The decade-long rally in equities has seen low-cost, passive investment solutions deliver triple-digit returns which actively managed strategies have struggled to match.
It can be a no-brainer for investors. Apart from healthy returns and low fees, passive funds offer a simple, no-frills solution over strategies of increasing complexity and uncertain returns.
Last year, the volume of passively managed US equities surpassed their actively managed counterparts for the first time.
Now, major index providers have been dubbed “the biggest power brokers in the industry” by the likes of the Wall Street Journal.
But if the RI community had hoped that incumbent providers would use this clout to introduce even basic human rights standards within mainstream benchmarks, they would be disappointed.
Providers maintain, in the words of MSCI’s CEO Henry Fernandez, that they should be allowed to “measure the performance of all eligible publicly traded securities”, without making “any subjective judgement regarding the company’s intrinsic value or business practice”.
But is this is a defensible position for the de facto gatekeepers of trillions of dollars in global capital?
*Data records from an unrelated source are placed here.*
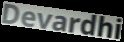
Devardhi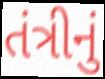
તંત્રીનુંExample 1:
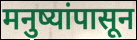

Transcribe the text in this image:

मनुष्यांपासून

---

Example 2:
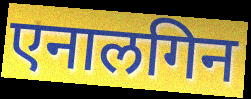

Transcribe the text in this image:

एनालगिन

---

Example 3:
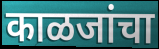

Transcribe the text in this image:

काळजांचा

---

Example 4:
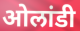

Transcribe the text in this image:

ओलांडी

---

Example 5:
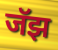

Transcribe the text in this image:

जॅझ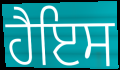
ਹੈਇਸ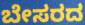
ಬೇಸರದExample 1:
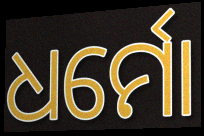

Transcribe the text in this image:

ଧର୍ମୋ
Through the most widely tracked, key market indices, unwitting investors can find themselves supporting the worst human rights violations such as slave and child labour, state-run concentration camps, illegal land confiscation and forced displacement, and the manufacture of banned arms.
Yet the three major index providers have been among the most vocal advocates for ESG investing, with a string of major ESG acquisitions to prove it. But the explosion of ESG-focused product lines has had little to no influence on the calculation of mainstream indices.
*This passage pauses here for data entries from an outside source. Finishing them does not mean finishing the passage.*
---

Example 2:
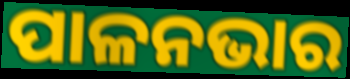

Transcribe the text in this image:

ପାଳନଭାର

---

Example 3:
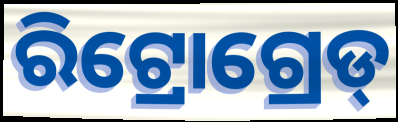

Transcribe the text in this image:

ରିଟ୍ରୋଗ୍ରେଡ୍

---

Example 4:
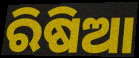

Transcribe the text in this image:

“Our indices address the needs of a diverse universe of market participants and no particular index is a ‘one-size-fits-all’ solution to investing or benchmarking,” said S&P when asked to account for the presence controversial weaponry – such as landmines and cluster bombs – within its products.
Catering to investors of all stripes has been lucrative and the share prices of the index providers have boomed.
In 2019, MSCI increased the weighting of all China listed A-shares by a factor of four, bringing in additional foreign investment estimated to have topped $80bn into domestic markets.
"If you can take a view on eligibility criteria such as free float voting, why can’t you take a view on activities banned by international treaties and against societal norms?" -- Laurent Ramsey, CEO of Pictet Asset Management
Among the move’s beneficiaries were Hikvision and Dahua Vision, contractors for state-run concentration camps in which Muslim minorities have been subjected to torture and brainwashing intended to eradicate their culture.
MSCI’s Fernandez, defended the decision in a letter to US lawmaker Marco Rubio, saying the move did not contravene any US law or regulations.
“Companies are included or removed from an index solely on the basis of objective rules … such as company size, security liquidity and free float requirements.
“Asset managers are free to select any index of their choice and may elect to mirror the index (passive management) or deviate from the index to attempt to outperform it or for ethical or governance or other considerations (active management).”
But it’s not that simple, says a $9trn investor coalition lobbying for the removal of banned controversial weapons from mainstream indices.
Although there are weapons-free versions of major indices, the Swiss Sustainable Finance-fronted group said, they carry additional costs that passive investors might struggle to meet.
Many others may be altogether oblivious of their exposure to such human rights risks. It follows that cost-conscious investors are unlikely to conduct much due diligence, particularly for broad market indices where constituents can run up to the thousands.
For active investors, deviating from a benchmark on human rights grounds introduces tracking error which may or may not be correlated with increased returns. Fund managers can therefore be incentivised to replicate the exposure of benchmark, despite the presence clear human rights violations, to avoid the risk of underperformance.
Laurent Ramsey, CEO of Pictet Asset Management and a coordinator of the investor campaign said to RI: “Index providers support the manufacturing of weapons banned under international treaties by providing cheap and easy access to capital.
“If you can take a view on eligibility criteria such as free float voting, why can’t you take a view on activities banned by international treaties and against societal norms?”
Unlike the ‘Social’ criteria in ESG investing which allows for a variety of approaches, the human rights protected by international treaties – that to life, liberty, freedom from torture, persecution, slavery and so on – are much more foundational and describe the very limits of lawful behaviour.
Index providers who ignore clear and repeated violations of these rights by their constituents provide such enterprises legitimacy and access to capital. Responsible investors cannot in good faith consider such actors credible arbiters of ESG and corporate responsibility.